Performance improvement to vga arbitration

Wed Jun 9 23:02:43 PDT 2010

Proposal for improving vgaarb arbitration method

It appears  that after session is up,  in most cases,  drivers only do 
non-legacy accesses.
Non-legacy accesses do not need to block each other. Blocking 
arbitration is needed
mostly for session initialization and exiting. To improve performance, 
we need to treat
differently to legacy and non-legacy accesses, and allow non-legacy 
accesses to proceed
concurrently among devices without blocking each other. Non-legacy 
accesses is assumed
to be the default for operating functions after initialization.
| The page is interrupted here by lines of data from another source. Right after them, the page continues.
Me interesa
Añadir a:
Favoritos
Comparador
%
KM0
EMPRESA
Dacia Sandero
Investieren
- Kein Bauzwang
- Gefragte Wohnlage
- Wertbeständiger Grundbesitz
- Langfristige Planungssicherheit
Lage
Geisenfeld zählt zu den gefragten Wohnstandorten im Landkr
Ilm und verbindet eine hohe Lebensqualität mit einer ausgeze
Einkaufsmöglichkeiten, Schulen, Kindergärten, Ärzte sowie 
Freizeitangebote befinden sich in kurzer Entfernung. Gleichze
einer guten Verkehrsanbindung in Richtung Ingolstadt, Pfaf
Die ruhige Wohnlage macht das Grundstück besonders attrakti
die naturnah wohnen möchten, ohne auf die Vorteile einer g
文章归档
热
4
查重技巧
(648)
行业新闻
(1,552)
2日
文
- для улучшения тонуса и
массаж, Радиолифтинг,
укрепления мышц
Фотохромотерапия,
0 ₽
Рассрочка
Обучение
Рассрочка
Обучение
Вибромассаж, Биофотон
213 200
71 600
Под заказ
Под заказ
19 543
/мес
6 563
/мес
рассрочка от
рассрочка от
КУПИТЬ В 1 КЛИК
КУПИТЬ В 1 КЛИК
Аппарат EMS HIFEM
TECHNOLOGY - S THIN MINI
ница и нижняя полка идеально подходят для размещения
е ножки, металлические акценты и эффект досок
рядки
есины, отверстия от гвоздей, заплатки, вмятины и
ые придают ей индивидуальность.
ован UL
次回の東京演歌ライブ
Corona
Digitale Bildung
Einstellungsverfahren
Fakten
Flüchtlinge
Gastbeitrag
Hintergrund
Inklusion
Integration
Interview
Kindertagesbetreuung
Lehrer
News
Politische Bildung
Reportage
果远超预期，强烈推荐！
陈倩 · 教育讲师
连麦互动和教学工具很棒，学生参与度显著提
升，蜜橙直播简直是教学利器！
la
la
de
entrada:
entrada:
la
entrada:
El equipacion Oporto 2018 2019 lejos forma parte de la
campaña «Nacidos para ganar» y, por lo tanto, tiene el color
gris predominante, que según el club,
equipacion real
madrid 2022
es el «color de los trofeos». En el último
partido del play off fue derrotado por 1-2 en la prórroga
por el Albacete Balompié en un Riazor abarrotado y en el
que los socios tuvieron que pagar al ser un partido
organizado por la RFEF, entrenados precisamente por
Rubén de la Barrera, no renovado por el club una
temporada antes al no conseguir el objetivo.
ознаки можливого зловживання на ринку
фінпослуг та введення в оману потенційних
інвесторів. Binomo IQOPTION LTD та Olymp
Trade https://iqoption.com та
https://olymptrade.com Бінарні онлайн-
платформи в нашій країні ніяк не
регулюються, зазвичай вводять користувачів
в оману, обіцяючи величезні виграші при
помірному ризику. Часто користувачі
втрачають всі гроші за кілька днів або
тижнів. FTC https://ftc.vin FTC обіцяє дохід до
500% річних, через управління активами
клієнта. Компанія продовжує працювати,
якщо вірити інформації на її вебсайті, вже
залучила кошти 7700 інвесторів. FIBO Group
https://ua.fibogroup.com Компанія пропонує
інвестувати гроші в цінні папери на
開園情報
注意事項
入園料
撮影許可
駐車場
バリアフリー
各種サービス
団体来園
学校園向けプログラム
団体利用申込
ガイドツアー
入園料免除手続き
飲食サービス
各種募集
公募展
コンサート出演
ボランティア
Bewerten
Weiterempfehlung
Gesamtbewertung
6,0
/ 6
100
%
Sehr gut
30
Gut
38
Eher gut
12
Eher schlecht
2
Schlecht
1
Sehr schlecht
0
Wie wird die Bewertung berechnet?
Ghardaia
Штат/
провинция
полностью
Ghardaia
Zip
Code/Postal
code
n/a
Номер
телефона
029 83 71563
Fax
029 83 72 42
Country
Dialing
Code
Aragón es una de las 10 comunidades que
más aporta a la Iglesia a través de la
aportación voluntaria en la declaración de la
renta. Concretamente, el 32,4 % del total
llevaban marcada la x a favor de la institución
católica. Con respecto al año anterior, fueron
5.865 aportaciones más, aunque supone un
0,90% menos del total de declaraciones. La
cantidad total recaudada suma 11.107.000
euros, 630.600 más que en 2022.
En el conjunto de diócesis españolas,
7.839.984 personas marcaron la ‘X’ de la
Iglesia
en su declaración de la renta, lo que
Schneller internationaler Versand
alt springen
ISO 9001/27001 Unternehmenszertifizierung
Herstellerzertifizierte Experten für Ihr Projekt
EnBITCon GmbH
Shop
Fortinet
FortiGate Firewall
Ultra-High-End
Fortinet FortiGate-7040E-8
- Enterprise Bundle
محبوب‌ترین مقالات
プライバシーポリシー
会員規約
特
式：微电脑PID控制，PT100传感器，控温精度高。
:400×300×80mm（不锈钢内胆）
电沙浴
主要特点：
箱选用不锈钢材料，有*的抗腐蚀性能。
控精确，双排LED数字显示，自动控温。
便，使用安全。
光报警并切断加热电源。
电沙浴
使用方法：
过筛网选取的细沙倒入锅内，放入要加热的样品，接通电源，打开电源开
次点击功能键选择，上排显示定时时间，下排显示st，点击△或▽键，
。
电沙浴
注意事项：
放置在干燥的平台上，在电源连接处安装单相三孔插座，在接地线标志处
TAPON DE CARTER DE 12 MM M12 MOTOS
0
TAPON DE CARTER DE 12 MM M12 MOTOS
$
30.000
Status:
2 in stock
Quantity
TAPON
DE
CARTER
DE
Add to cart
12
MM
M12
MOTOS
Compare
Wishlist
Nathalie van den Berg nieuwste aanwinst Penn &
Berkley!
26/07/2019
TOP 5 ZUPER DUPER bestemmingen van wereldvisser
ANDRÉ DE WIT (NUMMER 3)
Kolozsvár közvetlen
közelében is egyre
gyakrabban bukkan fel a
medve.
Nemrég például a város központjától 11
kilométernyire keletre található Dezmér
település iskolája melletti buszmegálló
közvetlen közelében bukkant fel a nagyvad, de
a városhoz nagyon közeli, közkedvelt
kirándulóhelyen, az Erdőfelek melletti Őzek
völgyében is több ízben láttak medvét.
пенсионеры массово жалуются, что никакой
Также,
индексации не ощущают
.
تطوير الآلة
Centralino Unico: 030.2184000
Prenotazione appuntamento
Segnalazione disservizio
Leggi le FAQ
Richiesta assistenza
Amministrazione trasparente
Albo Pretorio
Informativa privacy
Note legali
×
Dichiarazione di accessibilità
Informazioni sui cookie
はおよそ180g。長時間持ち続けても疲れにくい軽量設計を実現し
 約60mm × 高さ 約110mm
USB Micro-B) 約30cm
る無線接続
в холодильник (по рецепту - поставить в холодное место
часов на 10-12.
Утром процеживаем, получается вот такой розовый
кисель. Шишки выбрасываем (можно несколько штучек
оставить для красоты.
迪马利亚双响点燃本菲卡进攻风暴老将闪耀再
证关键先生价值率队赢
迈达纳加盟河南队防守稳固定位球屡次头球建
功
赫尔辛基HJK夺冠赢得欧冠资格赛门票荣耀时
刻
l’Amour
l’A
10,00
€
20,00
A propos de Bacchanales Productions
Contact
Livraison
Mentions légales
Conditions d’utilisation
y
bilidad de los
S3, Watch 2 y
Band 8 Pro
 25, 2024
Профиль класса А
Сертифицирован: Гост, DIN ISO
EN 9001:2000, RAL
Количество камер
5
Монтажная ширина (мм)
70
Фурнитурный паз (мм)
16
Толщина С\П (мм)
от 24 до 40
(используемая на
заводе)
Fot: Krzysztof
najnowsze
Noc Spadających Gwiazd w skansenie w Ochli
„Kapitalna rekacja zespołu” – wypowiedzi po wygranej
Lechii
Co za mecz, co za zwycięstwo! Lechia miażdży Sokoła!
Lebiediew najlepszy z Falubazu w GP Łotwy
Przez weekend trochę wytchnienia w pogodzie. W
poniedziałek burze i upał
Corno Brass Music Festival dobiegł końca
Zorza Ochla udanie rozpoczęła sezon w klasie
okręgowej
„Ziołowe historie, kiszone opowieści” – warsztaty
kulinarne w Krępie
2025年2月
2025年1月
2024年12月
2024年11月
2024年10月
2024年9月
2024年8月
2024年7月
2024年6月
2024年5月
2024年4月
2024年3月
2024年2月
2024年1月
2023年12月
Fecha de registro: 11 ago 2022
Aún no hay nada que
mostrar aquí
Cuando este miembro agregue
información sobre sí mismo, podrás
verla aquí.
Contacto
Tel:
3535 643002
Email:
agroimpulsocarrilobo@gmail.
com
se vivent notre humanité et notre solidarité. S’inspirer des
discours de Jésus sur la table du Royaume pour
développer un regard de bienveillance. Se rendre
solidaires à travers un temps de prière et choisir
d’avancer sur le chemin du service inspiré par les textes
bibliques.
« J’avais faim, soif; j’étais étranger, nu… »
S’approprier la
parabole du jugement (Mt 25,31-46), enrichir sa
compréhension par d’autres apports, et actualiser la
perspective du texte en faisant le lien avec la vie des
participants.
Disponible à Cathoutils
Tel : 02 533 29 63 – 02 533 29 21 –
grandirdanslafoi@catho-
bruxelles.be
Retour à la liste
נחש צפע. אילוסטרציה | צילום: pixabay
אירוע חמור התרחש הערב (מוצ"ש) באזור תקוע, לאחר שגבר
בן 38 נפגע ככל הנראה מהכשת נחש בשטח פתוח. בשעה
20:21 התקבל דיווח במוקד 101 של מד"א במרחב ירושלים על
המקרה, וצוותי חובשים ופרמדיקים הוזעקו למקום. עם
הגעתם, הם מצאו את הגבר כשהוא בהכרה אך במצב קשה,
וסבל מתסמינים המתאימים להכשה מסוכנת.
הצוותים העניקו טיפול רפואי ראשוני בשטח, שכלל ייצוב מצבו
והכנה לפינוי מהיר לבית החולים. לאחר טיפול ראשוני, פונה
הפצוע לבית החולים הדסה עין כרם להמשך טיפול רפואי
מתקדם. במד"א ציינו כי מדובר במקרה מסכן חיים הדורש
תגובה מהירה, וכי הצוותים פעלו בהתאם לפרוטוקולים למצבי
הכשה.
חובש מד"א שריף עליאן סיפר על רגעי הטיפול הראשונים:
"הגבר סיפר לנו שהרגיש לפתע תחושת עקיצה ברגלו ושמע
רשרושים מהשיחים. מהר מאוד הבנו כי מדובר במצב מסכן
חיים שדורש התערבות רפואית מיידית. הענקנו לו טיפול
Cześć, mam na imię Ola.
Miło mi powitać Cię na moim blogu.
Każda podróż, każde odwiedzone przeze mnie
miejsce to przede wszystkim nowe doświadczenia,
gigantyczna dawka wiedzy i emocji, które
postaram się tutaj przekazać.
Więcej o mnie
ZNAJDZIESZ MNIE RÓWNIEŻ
In case 
legacy accesses are
necessary for some of them, drivers can redefine them per function group 
bases.
Here are some details:

(1) New lock for non-legacy access

  Define another lock, vgadev->locks2 (locks2), for non-legacy access 
locking
  in addition to vgadev->locks (locks1), currently used for legacy access
  locking.

  Non-legacy access requests from a device that does not have legacy access
  decoding ability should always be honored without a need of acquiring 
a lock.
  Non-legacy access requests from a device that has legacy access decoding
  ability needs to acquire locks2 before proceeding.

  Request for locks2 is blocked only when some other device already has 
locks1
  (on the same resources).  Request for locks1 is blocked when some 
other device
  already has locks1 or locks2 (on the same resource). This means 
request for
  locks2 should not be blocked just because some other device already 
has locks2
  (on the same resources).

  Currently we have 4 defines for resource request:

        VGA_RSRC_LEGACY_IO
        VGA_RSRC_LEGACY_MEM
        VGA_RSRC_NORMAL_IO
        VGA_RSRC_NORMAL_MEM

  but only two strings for them, "io" and "mem". Add "IO" and "MEM" for non-
  legacy accesses.

(2) Function group based resource request

  Need to distinguish between decoding ability and decoding request 
(resource
  request). Decoding ability is still maintained in struct vga_device of 
kernel
  driver with

        unsigned int decodes;

  and a userland copy in dev->vgaarb_rsrc.

  Currently all lock/unlocking mechanism uses resource requests from
  dev->vgaarb_rsrc, which is actually decoding ability. In new design 
however,
  this is only the case for xf86VGAarbiterLock() and 
xf86VGAarbiterUnlock(), run
  during session initialization and exiting. During normal run, resource 
request
  is determined by a resource mask associated with each function.

  Wrapping function are grouped into MAX_VGAARB_OPS_MASK number of
  groups with resource masks assigned to each of them. The default 
setting of mask is
  VGA_RSRC_NORMAL_IO|VGA_RSRC_NORMAL_MEM, meaning non-legacy
  access, but drivers can redefine any of them. In an extreme if a 
driver redefines all
  masks to

  VGA_RSRC_NORMAL_IO|VGA_RSRC_NORMAL_MEM|
  VGA_RSRC_LEGACY_IO|VGA_RSRC_LEGACY_MEM

  we are returning to old arbitration algorithm.

(3) Other changes

  * pci_device_vgaarb_set_target() is heavily called. Currently it 
involves two
    syscalls.  These calls can be saved if the device in question is the 
same as
    in the previous call (recorded in pci_sys->vga_target). This contributes
    to major performance improvement.

  * OpenConsole()/CloseConsole() need to be protected by lock and unlock 
as they
    may have vga register accesses. Further, 
OpenConsole()/CloseConsole() is run
    only on a session with primary device.

I am posting the design idea for comments.

(This has been implemented and tested on both Linux and Solaris  systems.)

-Henry